Let your children go tree-climbing: National Trust attacks parents who mollycoddle | Mail Online

25/12/2012 0:00




Let your children go tree-climbing: National Trust attacks parents who mollycoddle | Mail Online
You’ll have to excuse me if these next few items aren’t timely. I save them when I see them and rarely have time to post them.  Regardless of when they were written they’re still very pertinent.

Another report examining how phantom fears of potential liability and a hyperactive media have been instrumental in separating children and nature. Not really sure about, “a generation of weaklings”
Full article can be read from the link above.   

Children are being cut off from nature by mollycoddling parents who refuse to let them play out in the rain, climb trees and get dirty, according to a National Trust inquiry.
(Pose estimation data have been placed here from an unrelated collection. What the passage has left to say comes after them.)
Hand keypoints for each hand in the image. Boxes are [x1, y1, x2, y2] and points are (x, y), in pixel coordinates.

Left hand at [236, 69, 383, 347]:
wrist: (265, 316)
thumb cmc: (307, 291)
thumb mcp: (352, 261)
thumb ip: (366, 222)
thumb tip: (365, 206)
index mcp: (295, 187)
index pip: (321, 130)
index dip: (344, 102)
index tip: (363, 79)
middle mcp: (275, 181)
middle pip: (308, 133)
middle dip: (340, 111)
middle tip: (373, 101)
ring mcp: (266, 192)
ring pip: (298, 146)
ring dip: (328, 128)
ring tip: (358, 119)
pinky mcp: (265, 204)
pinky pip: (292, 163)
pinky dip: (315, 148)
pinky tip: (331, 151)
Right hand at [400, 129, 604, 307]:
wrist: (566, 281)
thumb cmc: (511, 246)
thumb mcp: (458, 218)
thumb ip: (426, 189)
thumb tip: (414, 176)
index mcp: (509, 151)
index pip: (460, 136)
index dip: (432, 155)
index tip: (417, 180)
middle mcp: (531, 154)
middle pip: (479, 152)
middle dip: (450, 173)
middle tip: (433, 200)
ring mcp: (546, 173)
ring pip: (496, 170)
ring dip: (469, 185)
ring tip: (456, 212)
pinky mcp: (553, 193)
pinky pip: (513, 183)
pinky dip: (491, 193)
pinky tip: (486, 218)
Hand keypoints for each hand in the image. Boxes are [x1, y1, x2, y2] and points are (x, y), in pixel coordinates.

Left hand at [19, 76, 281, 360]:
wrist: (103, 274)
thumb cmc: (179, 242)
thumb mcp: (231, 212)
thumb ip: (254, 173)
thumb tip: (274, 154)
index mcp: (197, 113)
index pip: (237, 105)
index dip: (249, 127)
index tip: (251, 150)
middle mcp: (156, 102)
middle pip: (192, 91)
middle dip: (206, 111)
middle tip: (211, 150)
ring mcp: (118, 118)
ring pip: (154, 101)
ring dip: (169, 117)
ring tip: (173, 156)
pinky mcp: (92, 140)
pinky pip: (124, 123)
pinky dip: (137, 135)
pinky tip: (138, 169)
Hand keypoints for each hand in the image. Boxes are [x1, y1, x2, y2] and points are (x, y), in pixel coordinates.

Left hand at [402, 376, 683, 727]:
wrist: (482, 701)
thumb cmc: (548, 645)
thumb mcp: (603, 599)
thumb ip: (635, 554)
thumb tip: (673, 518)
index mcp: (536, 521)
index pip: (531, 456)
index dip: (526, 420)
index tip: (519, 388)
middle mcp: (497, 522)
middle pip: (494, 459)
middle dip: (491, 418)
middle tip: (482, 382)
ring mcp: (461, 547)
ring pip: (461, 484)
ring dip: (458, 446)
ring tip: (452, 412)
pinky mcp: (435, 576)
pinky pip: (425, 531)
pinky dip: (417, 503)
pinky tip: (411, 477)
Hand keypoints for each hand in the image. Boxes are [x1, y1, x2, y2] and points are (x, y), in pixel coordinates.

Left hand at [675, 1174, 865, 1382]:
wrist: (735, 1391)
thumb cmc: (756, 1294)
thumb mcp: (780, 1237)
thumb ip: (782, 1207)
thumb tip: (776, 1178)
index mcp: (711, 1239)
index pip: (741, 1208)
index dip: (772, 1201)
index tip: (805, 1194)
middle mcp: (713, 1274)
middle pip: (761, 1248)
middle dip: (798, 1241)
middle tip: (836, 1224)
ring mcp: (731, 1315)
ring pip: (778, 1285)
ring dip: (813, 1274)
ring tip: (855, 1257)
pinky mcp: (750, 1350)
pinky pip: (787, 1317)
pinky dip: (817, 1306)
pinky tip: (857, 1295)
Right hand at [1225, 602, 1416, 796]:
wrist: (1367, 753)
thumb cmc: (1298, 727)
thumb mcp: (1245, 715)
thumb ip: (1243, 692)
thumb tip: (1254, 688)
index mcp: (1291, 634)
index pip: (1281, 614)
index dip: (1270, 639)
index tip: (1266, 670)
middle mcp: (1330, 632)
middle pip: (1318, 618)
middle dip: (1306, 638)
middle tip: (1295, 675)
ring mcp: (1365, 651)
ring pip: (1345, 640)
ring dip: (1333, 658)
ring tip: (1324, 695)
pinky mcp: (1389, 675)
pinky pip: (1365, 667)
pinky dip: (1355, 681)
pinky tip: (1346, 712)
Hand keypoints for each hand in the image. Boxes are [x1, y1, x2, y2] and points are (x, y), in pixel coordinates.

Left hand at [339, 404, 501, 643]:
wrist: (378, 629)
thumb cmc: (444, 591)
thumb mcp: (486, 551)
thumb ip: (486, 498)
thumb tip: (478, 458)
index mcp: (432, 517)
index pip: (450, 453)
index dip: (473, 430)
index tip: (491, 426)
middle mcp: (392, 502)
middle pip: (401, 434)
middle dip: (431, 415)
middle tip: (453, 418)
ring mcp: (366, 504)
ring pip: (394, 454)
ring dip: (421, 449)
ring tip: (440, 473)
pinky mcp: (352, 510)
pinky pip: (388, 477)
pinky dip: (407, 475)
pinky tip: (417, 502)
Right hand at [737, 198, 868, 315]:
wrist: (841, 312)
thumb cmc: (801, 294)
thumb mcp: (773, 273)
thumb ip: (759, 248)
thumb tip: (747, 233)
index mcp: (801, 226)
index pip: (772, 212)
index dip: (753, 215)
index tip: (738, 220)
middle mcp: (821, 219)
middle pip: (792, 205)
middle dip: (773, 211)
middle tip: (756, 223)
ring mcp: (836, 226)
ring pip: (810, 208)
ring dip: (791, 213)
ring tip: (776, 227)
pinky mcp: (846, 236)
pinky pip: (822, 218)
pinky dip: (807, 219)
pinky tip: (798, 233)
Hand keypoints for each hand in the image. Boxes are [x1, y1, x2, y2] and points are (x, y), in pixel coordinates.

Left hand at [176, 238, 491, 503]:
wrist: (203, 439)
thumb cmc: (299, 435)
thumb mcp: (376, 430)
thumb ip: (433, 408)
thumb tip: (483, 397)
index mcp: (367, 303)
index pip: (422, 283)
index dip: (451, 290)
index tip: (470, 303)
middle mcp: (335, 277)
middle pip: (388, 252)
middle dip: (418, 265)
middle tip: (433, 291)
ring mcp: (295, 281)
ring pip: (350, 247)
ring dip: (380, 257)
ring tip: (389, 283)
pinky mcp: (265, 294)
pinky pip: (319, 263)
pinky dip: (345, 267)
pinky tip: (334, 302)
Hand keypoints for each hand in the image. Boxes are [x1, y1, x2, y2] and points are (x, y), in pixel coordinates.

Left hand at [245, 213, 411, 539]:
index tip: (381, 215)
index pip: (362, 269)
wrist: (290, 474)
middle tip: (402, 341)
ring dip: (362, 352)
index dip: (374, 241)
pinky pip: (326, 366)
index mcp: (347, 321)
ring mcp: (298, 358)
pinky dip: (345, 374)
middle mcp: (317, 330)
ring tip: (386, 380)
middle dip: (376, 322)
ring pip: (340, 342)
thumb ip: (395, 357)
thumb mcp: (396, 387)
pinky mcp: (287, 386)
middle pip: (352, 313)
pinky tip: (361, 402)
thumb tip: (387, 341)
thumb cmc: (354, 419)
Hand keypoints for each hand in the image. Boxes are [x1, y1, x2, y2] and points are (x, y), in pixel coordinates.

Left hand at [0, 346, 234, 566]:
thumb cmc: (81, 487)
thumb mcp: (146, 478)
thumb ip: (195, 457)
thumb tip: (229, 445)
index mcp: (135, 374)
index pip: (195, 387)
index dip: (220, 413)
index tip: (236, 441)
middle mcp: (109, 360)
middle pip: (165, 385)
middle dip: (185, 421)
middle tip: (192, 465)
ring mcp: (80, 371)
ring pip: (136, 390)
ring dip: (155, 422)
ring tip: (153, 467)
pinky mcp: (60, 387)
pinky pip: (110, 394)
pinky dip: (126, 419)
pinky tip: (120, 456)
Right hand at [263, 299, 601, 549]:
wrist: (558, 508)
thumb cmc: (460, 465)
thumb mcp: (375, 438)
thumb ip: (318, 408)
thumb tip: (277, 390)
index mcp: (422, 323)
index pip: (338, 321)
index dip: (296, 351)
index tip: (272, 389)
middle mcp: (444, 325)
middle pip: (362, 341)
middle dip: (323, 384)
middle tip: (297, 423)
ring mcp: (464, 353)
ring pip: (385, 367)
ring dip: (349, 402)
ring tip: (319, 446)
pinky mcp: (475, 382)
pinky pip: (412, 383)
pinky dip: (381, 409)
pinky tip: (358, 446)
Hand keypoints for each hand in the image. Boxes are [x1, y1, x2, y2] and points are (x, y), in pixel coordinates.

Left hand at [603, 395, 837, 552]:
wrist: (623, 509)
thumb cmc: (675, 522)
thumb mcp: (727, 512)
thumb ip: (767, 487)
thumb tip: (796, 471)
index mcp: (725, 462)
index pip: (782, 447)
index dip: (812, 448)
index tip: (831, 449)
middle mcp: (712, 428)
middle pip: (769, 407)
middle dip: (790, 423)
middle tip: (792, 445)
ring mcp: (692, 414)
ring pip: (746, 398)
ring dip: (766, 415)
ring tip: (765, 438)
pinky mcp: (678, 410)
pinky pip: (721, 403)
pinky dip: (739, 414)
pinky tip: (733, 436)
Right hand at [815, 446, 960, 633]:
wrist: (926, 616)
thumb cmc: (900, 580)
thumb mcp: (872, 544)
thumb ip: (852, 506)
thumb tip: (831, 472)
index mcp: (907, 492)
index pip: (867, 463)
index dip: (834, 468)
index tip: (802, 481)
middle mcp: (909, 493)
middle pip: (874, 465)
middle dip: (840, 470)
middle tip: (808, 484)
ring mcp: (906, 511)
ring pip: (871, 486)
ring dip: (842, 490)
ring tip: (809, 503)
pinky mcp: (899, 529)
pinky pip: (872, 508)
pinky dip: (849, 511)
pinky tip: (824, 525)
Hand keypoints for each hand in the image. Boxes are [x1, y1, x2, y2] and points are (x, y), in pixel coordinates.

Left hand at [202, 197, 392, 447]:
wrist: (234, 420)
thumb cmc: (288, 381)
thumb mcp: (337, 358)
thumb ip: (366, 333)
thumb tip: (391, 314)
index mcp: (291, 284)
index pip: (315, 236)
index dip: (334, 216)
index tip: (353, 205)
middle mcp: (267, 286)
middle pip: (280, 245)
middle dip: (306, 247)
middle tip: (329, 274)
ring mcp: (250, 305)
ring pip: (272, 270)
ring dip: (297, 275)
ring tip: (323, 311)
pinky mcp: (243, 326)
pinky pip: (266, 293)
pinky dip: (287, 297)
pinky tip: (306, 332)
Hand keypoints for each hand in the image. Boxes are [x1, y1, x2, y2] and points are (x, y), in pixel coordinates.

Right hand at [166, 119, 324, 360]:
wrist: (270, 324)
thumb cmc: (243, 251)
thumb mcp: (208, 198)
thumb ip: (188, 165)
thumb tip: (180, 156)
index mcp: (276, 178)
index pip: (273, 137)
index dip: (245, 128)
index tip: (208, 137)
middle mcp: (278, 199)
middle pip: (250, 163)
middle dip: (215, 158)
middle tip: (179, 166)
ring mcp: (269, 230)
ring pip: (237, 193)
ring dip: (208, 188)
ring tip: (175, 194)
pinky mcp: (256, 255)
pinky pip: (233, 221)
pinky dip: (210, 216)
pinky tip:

In a report out today, the charity urges parents to give youngsters wellies and a raincoat and send them outdoors to build dens, make mud pies and go bug-hunting.

It warns that children are increasingly leading ‘sedentary and sheltered’ lives due to health and safety fears, the rise of indoor entertainment such as video games and the decline of outdoor activities in school.

Children should be encouraged to play outdoors and allowed to climb trees, according to a National Trust inquiry

Council bureaucrats and police sometimes have ‘negative attitudes’ and regard outdoor play as ‘something to be stopped rather than encouraged’. But parents are the most powerful influence over their children’s exposure to nature and the countryside, the two-month inquiry concluded.

Interviews with groups of children found that many had picked up messages from their parents that the outdoors is dangerous and they shouldn’t go out in the rain in case they ‘slip or catch a cold’. Activities such as climbing trees were also seen as too risky.

Only older boys were regularly allowed out without an adult, with others closely supervised, according to the interviews conducted by research firm Childwise on behalf of the Trust.

Grandparents also have a role to play, according to the inquiry, since they are likely to have spent more time outdoors as children and could pass this on to younger generations. The National Trust inquiry, which canvassed the views of organisations and members of the public as well as children, also found that youngsters’ time is ‘over-scheduled and pressured’ – often with activities that cost money.

‘The power of family life in shaping children’s experiences was perhaps the most emphatic message underlined by respondents,’ the report said. The inquiry was launched following the publication of a report in March, commissioned by the Trust, which found that children’s health and well-being was being damaged because they are losing touch with nature.

Stephen Moss, the naturalist and broadcaster who wrote the report, warned that youngsters were suffering from ‘nature deficit disorder’ and growing up ‘a generation of weaklings’.